Standing at Your Desk
Arm circles. You can also do this in your seat.
- Stand with feet shoulder-length apart.
- Extend arms to your sides at shoulder height.
- Move your arms forward in small circular motions.
- Reverse direction and do backward circles.
- 20 reps for each direction
Arm pulses. These do double-duty for your shoulders and triceps. Try these with hand weights.
- With your arms at your sides, face your palms to the back.
- Keep your arms straight and move them backward in short pulses.
- 20 seconds per rep
Calf raises. A sure-fire way to get those defined calves.
- Stand behind a chair or next to a desk so that you can hold onto it for support.
- Lift your heels to stand on your toes.
- Lower your heels until they touch the floor.
- You can do this with both feet or one at a time.
- 10 reps per set
Desk push-ups. This exercise requires a desk or table that can support your weight.
- Facing your desk or table, take a few steps back.
- Keeping your feet where they are, put your hands flat on the surface in front of you, slightly more than shoulder-width apart.

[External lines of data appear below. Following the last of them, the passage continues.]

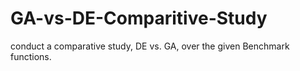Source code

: # GA-vs-DE-Comparitive-Study
conduct a comparative study, DE vs. GA, over the given Benchmark functions. 
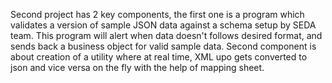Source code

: Second project has 2 key components, the first one is a program which validates a version of sample JSON data against a schema setup by SEDA team. This program will alert when data doesn't follows desired format, and sends back a business object for valid sample data.
Second component is about creation of a utility where at real time, XML upo gets converted to json and vice versa on the fly with the help of mapping sheet.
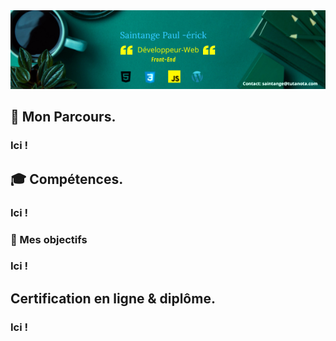 <img src="https://raw.githubusercontent.com/paul22330/paul22330/master/Banniere linkedin -officiel.png" alt="Banniere Saintange Paul">

## 👦 Mon Parcours.

###  Ici ! 


##  :mortar_board: Compétences.

###  Ici !


### 🚀 Mes objectifs

###  Ici !


## Certification en ligne & diplôme.

###  Ici !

- With your hands on the desk, lower yourself down, keeping a solid core.
- Push back up until arms are straight but not locked.
- 20 reps
Side lunges. A great lower-body exercise for your hamstrings, quads, and inner and outer thighs.
- Stand with your feet shoulder-width apart.

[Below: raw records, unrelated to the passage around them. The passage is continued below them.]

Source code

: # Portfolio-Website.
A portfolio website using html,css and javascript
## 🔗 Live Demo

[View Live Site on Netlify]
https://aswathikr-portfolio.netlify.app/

- With one foot, take a wide side-step.
- Squat down until your thigh is about parallel to the ground (or according to your ability).
- Bring your foot back to your original position.
- 10 times each side
Squats. Try this with hand weights.
- Stand with your feet shoulder-width apart in front of a wheelless chair.
- With your hands out in front, squat down until you’re almost sitting on the chair, keeping your knees aligned with your toes.
- Stand back up to your starting position.
- 10 reps
Standing glute pulses. For all you barre veterans, this is for you.
- While holding the edge of your desk or table, bend one leg behind you and flex your foot.
- Raise your heel so that your knee is bent at a right angle.
- Pulse or press your foot back a few inches.
- 20 reps each foot
When You’re Away from Your Desk
Lunge down the hall. You can also do this at your desk to get in some quick lower-body sculpting.
- Step forward with one leg.
- Lower the knee of the other leg toward the floor. The lower you go, the better the workout.
- Step forward and repeat with the other leg.
- 10 reps each leg
Wall push-ups. Make this one routine if you don’t like the way your arms jiggle.
- Place yourself a few steps away from the wall.
- Lean toward it and place your hands a little wider than your shoulders.
- Keep your abs tight and lower your torso toward the wall.
- Bring yourself back up until your arms are straight but not locked.
- 20 reps
Wall sits. This will strengthen your quadriceps.
- Put your back against the wall and slide down until your knees are bent at a right angle.
- Hold your position for 30-60 seconds and then release.
- 15 reps
Your cushy desk job doesn’t have to undermine your health. Let me know which of these are your favorites. Also, comment on exercises I’ve overlooked.